Franco Fabrizi e le donne

In mezzo una vita meravigliosa, attraversata da belle donne “che ho amato tutte, per quello non mi sono mai sposato”, auto di lusso “comprate, vendute e distrutte in egual misura”, cene faraoniche, visto che “da buon emiliano non riesco a rinunciare a una mangiata” e occasioni perse. Come quella volta che Germi gli propose una sceneggiatura: “Ma sono i Vitelloni da vecchi”, rispose. In realtà era “Amici miei” e la sua parte era di Lello Mascetti. Alla morte di Germi la sceneggiatura passò a Monicelli che, alle sue titubanze, scelse Ugo Tognazzi. Non sarà l’unico errore, anche a causa di un carattere non semplice. Famose le sue piazzate sui set, che abbandonava per poi, puntualmente, riappacificarsi. Avvenne anche con Fellini che, in Ginger e Fred, nel 1985, dopo avergli affidato la parte del cinico presentatore, lo volle doppiare. Lui la prese male. Dallo scatolone riaffiora la lettera del regista, in cui esordisce con “caro Franchino” e conclude: “Vedrai che alla fine tornerà a vantaggio del personaggio e quindi dell’attore Fabrizi”. Aveva ragione. Il ruolo gli valse il David di Donatello come miglior attore non protagonista.

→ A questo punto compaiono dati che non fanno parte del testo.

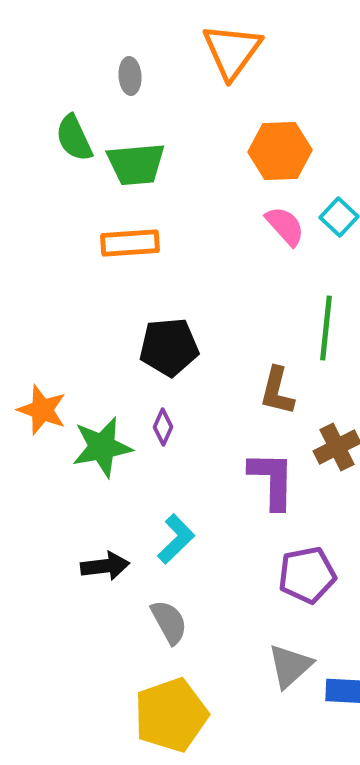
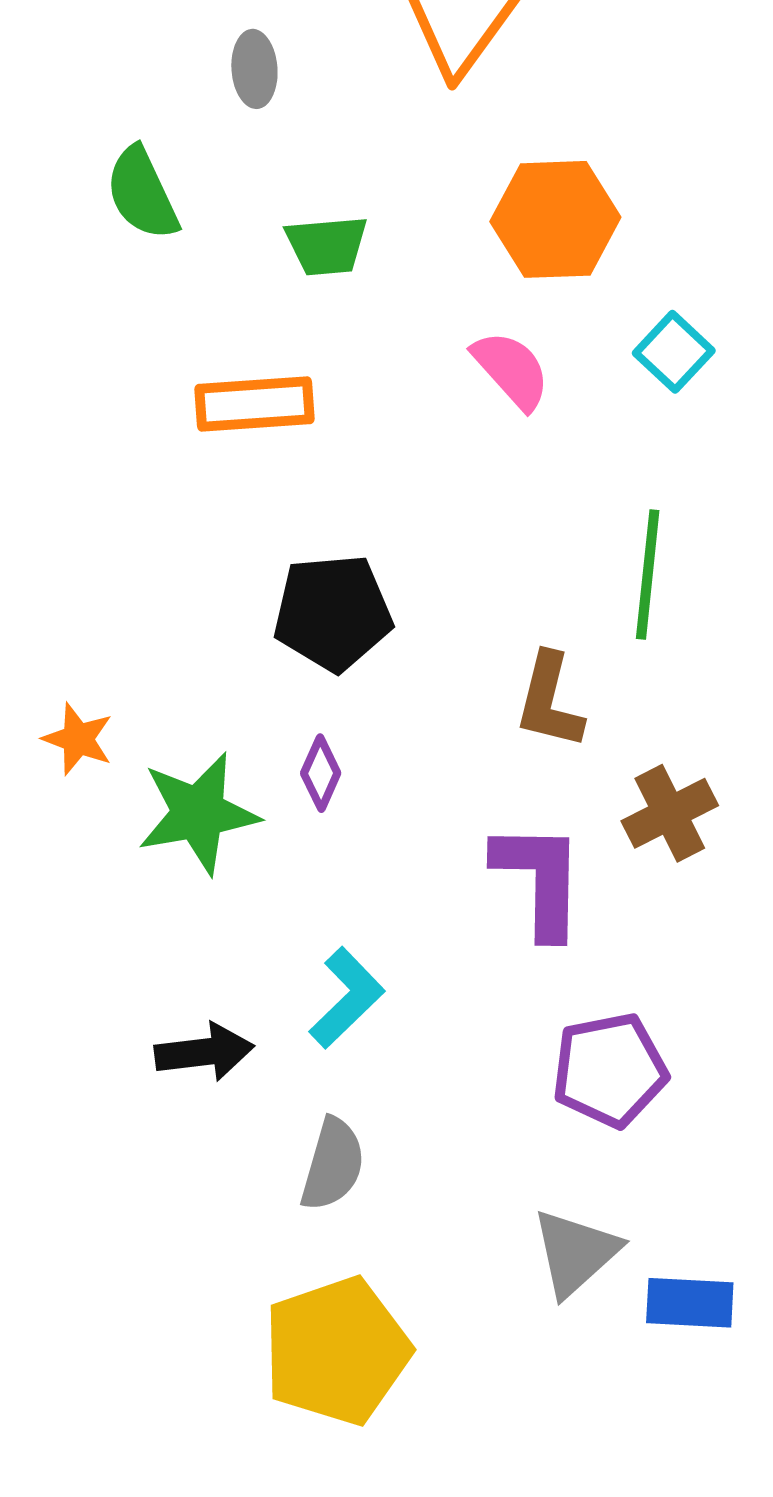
green trapezoid: (136, 164) -> (327, 246), moved, size x0.7
pink semicircle: (285, 226) -> (511, 370), moved
orange star: (42, 410) -> (78, 739), size x0.7
gray semicircle: (169, 622) -> (333, 1164), turned 45

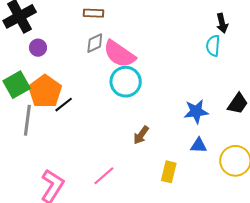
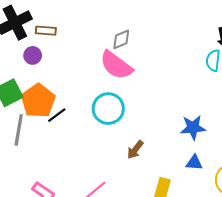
brown rectangle: (93, 13) -> (46, 31), moved
gray diamond: (95, 43) -> (121, 39), moved
cyan circle: (126, 82) -> (108, 109), moved

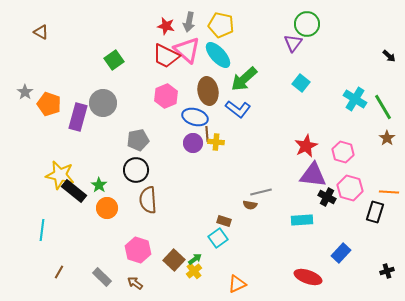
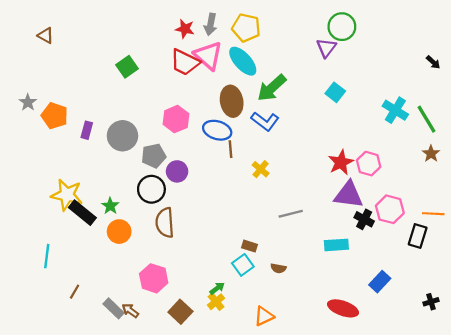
pink hexagon: (166, 96) -> (176, 119), moved
gray circle: (103, 103) -> (122, 136), moved
purple rectangle: (78, 117) -> (87, 130), size x0.6
yellow cross: (216, 142) -> (261, 169), moved, turned 35
purple circle: (193, 143) -> (177, 171), moved
pink hexagon: (343, 152) -> (369, 164), moved
brown semicircle: (250, 205) -> (278, 268), moved
brown square: (174, 260) -> (180, 312), moved
brown line: (59, 272) -> (75, 292), moved
brown arrow: (135, 283) -> (130, 311), moved

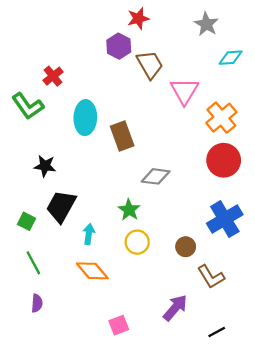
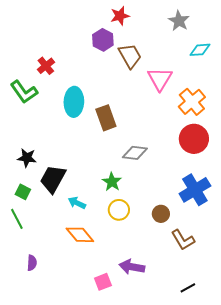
black star: (45, 166) -> (27, 158), moved
cyan arrow: (89, 234) -> (77, 203), turned -72
green line: (33, 263) -> (17, 219), moved
purple arrow: (175, 308) -> (132, 267), moved, turned -120

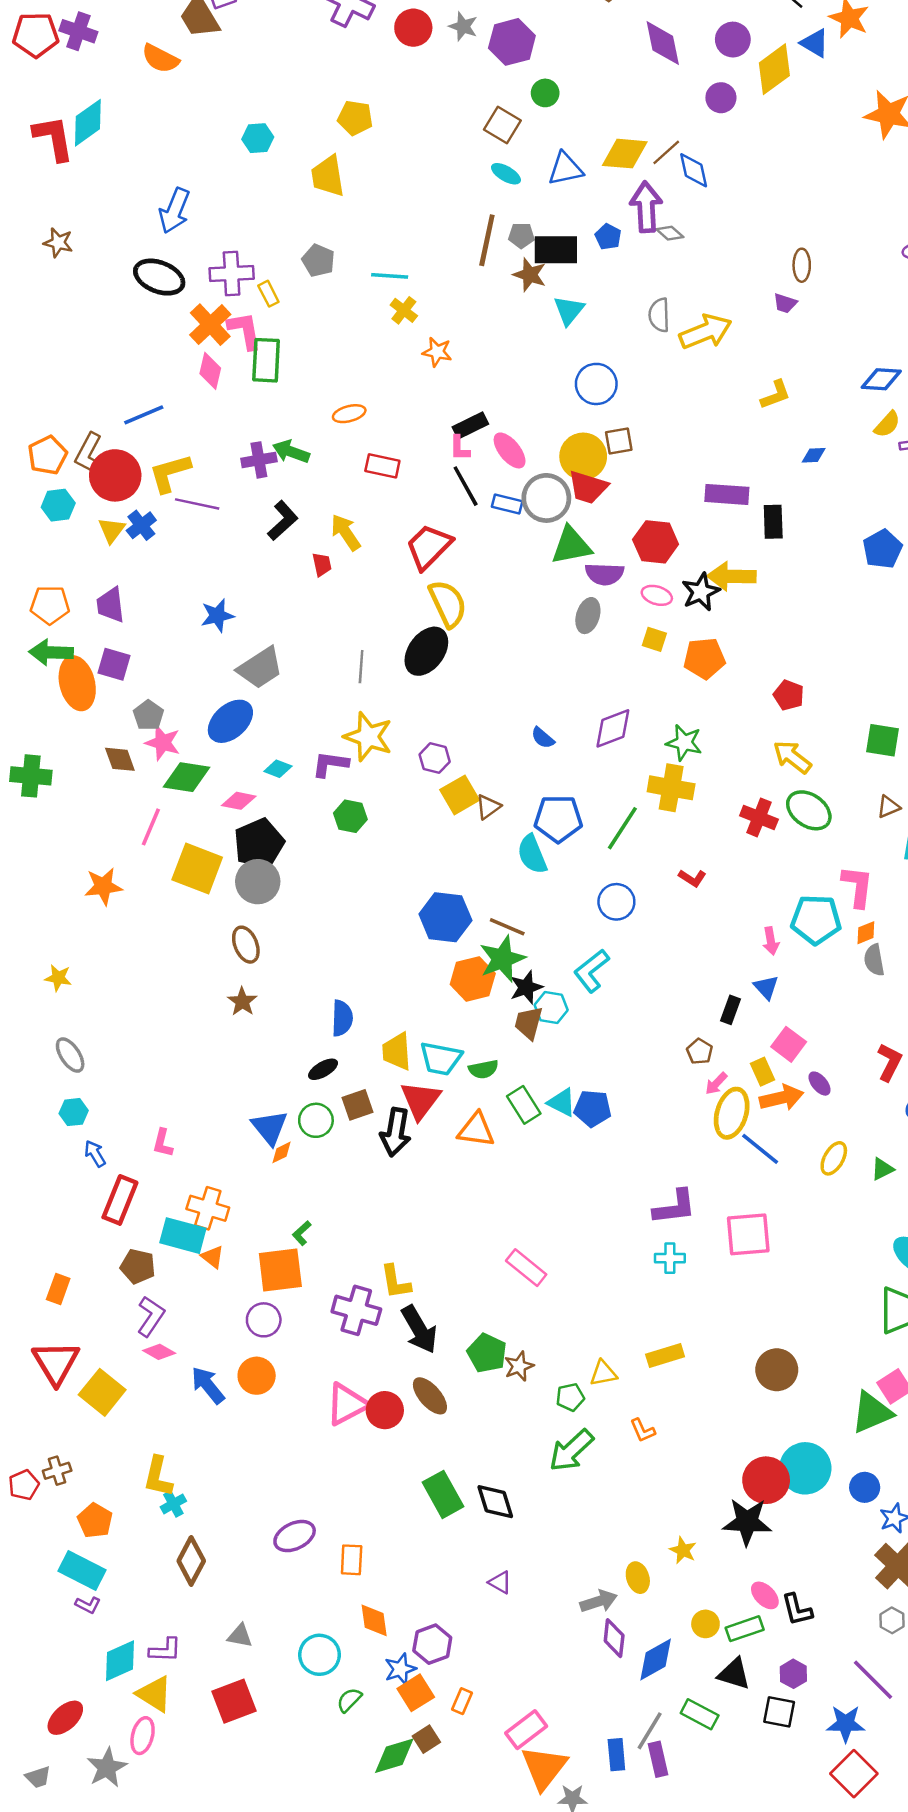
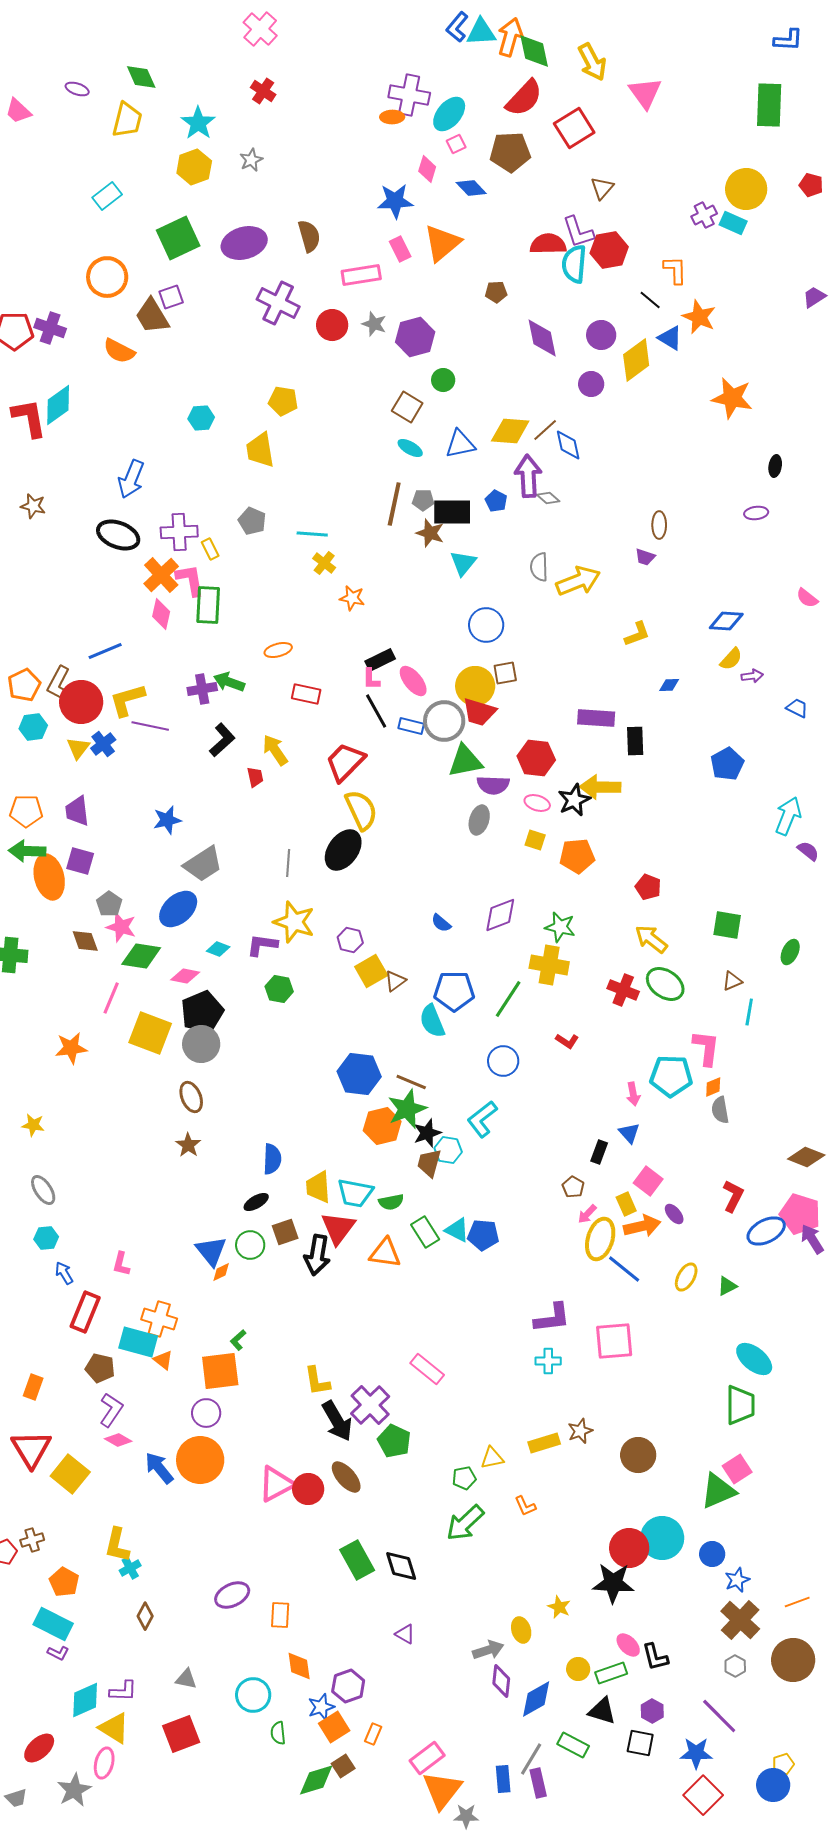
purple cross: (356, 1310) -> (370, 1405), moved, turned 30
brown star: (519, 1366) -> (580, 1431), moved
orange circle: (257, 1376) -> (200, 1460), size x1.5
brown diamond: (191, 1561) -> (145, 1616), size x0.7
green semicircle: (349, 1700) -> (278, 1733), turned -50

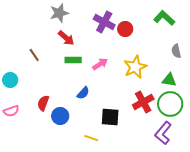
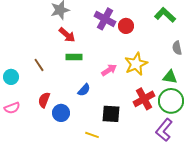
brown line: (34, 55) -> (39, 65), moved
pink arrow: (100, 64) -> (109, 70), moved

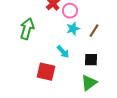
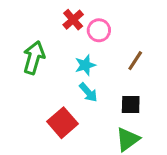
cyan star: (73, 29) -> (85, 65), moved
red square: (46, 72) -> (63, 123), turned 36

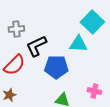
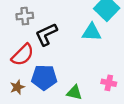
blue pentagon: (56, 67) -> (44, 77), moved

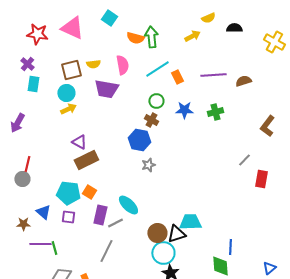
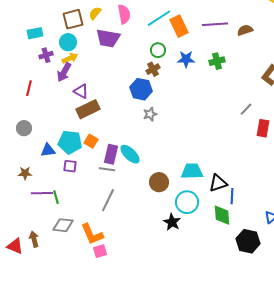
purple cross: (27, 64) -> (46, 55), moved, turned 32
yellow semicircle: (93, 64) -> (95, 13), turned 136
orange rectangle: (177, 77) -> (179, 26), size x1.5
cyan rectangle: (33, 84) -> (35, 33), turned 70
brown cross: (151, 120) -> (153, 69), turned 32
purple arrow: (17, 123) -> (64, 72), moved
red line: (27, 164) -> (29, 88), moved
blue triangle: (43, 212) -> (48, 150), moved, turned -49
purple rectangle: (100, 215) -> (111, 154), moved
gray line: (115, 223) -> (107, 169), moved, turned 35
black triangle: (176, 234) -> (218, 183), moved
cyan circle: (163, 253) -> (187, 202), moved

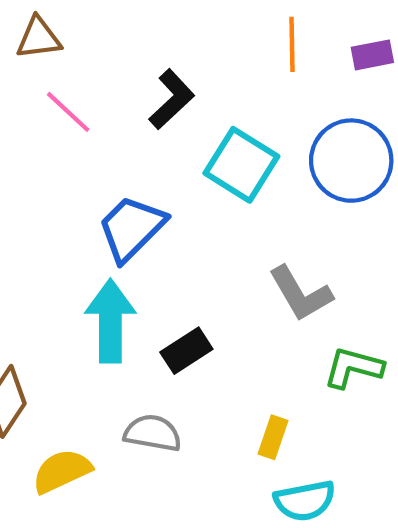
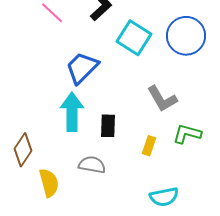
black rectangle: (186, 351) -> (108, 126), turned -55
yellow rectangle: (273, 437) -> (149, 146), moved
yellow semicircle: (62, 471) -> (49, 183), turned 100

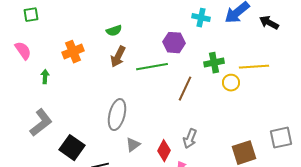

L’ultima fase è quella più lontana dalle luci della ribalta e quindi la più vera. La malattia, le operazioni, le cure lo avevano avvicinato ai parenti, nei quali aveva trovato quella famiglia abbandonata in gioventù e che non seppe costruirsi da solo. Ricordo le visite nella sua casetta, tutta drappeggiata e buia buia, vicino al centro storico di Cortemaggiore. Lui sonnecchiava, guardava la tv (soprattutto sport) ma quando arrivavo non si faceva mai trovare senza vestaglia e ben pettinato. Così come il sorriso, no, quello non lo ha perso mai. “Sarei tornato prima a vivere qui” – raccontava – “ma dopo la scoperta del petrolio [da parte dell’Agip, che lanciò appunto la benzina Supercortemaggiore], tutto era cambiato. Una volta, nel silenzio dell’estate il passaggio di un carretto di gelati era un avvenimento. Adesso ha un’aria da periferia di gran città. Tanto valeva stare a Roma”. Ora l’Agip se ne è andata davvero, il passaggio di un carretto di gelati non è un evento, però poco ci manca. Lui non c’è più, ma credo gli sarebbe piaciuto il suo paese, tornato tranquillo. Come quando Franco, bello e irrequieto, decise di fuggire per inseguire i suoi sogni. Anche perché in fondo, come ricorda l’epitaffio sulla sua lapide, la vita per essere appagante andrebbe sempre affrontata un po’ da vitelloni: “Finì con la mia terra. Finì col mio violino spezzato. E una risata rotta, e mille ricordi e nemmeno un rimpianto”.